The new model we were defining and teaching leveraged the capabilities and low barriers to entry of the digital economy and empowered entrepreneurs and rural communities. These groups had never been able to compete on an equal basis with enterprises in developed markets. The e-commerce revolution gave them more access and opportunities, and Alibaba was very much a contributor to this radical change that was taking place.

The New Digital Frontier: Expanding Economic Opportunity in Developing Countries

Little by little, it was becoming clear that Alibaba and its approach to commerce might be offering a model for a potentially unprecedented transformation of the economic system. It represented a new frontier.

Digital platforms could empower populations that had been marginalized or underserved. And the demonstration of this concept was coming from the bottom up, not being handed down by the major multilateral development organizations, though they potentially had a significant role to play in supporting the spread of the new model.

One source of strength was the importance of data as a fuel and lubricant in this model. In traditional industrial economies, businesses are typically characterized by a zero-sum mentality— commodities like oil are scarce resources, and value creation comes from hoarding such resources and blocking out competitors. But in the new economy, data is an essential and a renewable, reusable resource that can be easily shared, consumed by multiple parties simultaneously, and— this is key— made more valuable as more applications are found.

Merchants use data for consumer insights, logistics planning, sourcing supplies, and new product development, while consumers use data in the form of product recommendations and cost comparisons, which then generates more data.

That is why one of the great innovations of the digital economy is that the objective should be “growing the pie” through network effects and collaboration, contrary to some of the old competitive principles taught in business schools. As a result, more value can be created for everyone with such ecosystems. The traditional barriers to entry are falling. Many of the entrepreneurs benefiting from the Taobao Villages, for example, had little more than a middle school education, little if any business experience, and extremely limited capital.

In distilling the essence of Alibaba’s model of creating easily accessible digital ecosystems, in defining a central role for entrepreneurs in virtually any location and enhancing their capabilities with support systems, we were translating our success into a catalyst for inclusive growth in regions that had lagged.

Some experts have worried about the risks of emphasizing digital businesses, concerned that they might concentrate economic power with a tiny number of people who could just turn around and exploit poorer citizens, but I was clear that by far the bigger risk was in missing the opportunity altogether.
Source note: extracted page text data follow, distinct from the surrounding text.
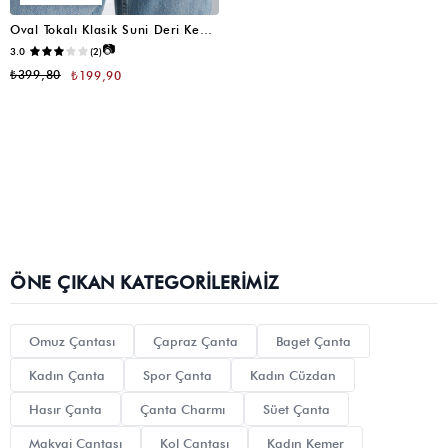
Oval Tokalı Klasik Suni Deri Kemer Kahve
📷
3.0
(2)
₺399,80
₺199,90
ÖNE ÇIKAN KATEGORILERIMIZ
Omuz Çantası
Çapraz Çanta
Baget Çanta
Kadın Çanta
Spor Çanta
Kadın Cüzdan
Hasır Çanta
Çanta Charmı
Süet Çanta
Makyaj Çantası
Kol Çantası
Kadın Kemer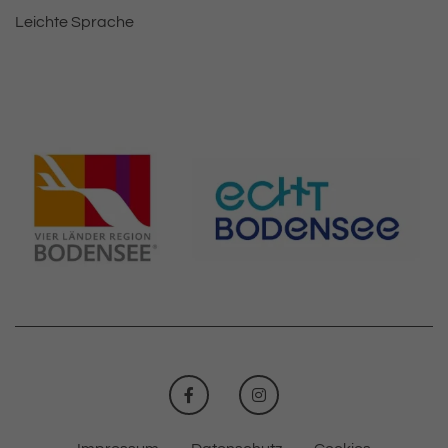
Leichte Sprache
FACEBOOK
INSTAGRAM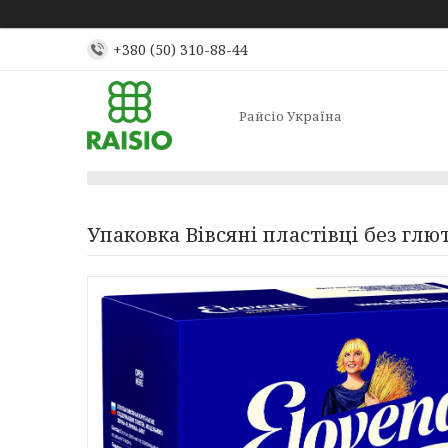
+380 (50) 310-88-44
Райсіо Україна
Упаковка Вівсяні пластівці без глю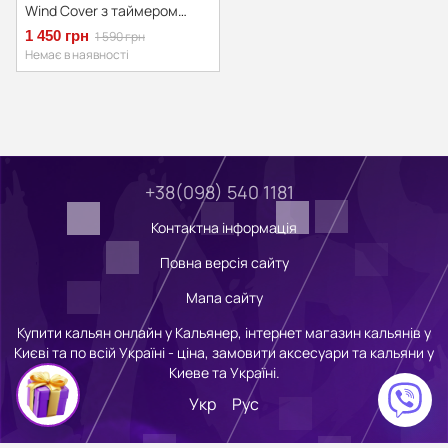
Wind Cover з таймером
Black 20 см, Чорний
1 450 грн
1 590 грн
Немає в наявності
+38(098) 540 1181
Контактна інформація
Повна версія сайту
Мапа сайту
Купити кальян онлайн у Кальянер, інтернет магазин кальянів у
Києві та по всій Україні - ціна, замовити аксесуари та кальяни у
Киеве та Україні.
Укр
Рус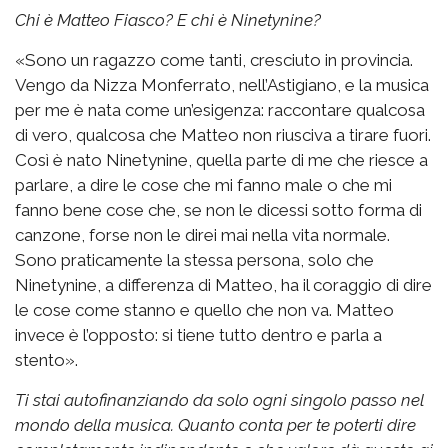
Chi è Matteo Fiasco? E chi è Ninetynine?
«Sono un ragazzo come tanti, cresciuto in provincia.
Vengo da Nizza Monferrato, nell’Astigiano, e la musica
per me è nata come un’esigenza: raccontare qualcosa
di vero, qualcosa che Matteo non riusciva a tirare fuori.
Così è nato Ninetynine, quella parte di me che riesce a
parlare, a dire le cose che mi fanno male o che mi
fanno bene cose che, se non le dicessi sotto forma di
canzone, forse non le direi mai nella vita normale.
Sono praticamente la stessa persona, solo che
Ninetynine, a differenza di Matteo, ha il coraggio di dire
le cose come stanno e quello che non va. Matteo
invece è l’opposto: si tiene tutto dentro e parla a
stento».
Ti stai autofinanziando da solo ogni singolo passo nel
mondo della musica. Quanto conta per te poterti dire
Populations around the globe that reside in the bottom 40 percent of income levels have largely remained poor despite the best efforts of multilateral aid organizations and national development strategies to break the shackles of poverty. The old models are poised to change, the faster the better. Digital technology stands out from previous economic breakthroughs in part because of the low threshold for adoption and the ease of replication.

When Jack first toured Africa in 2017, he observed that, in many places, what he was seeing was not so different from the poorer areas of China he had sought to transform with his platform in 1999. What many saw as Africa’s shortcomings— heavy youth unemployment, weak infrastructure—were, in his view, opportunities to deploy digital platforms that would help entrepreneurs and small businesses leap over inadequate legacy systems and reach global markets. His views helped lead an important new phase in how Alibaba pursued its mission.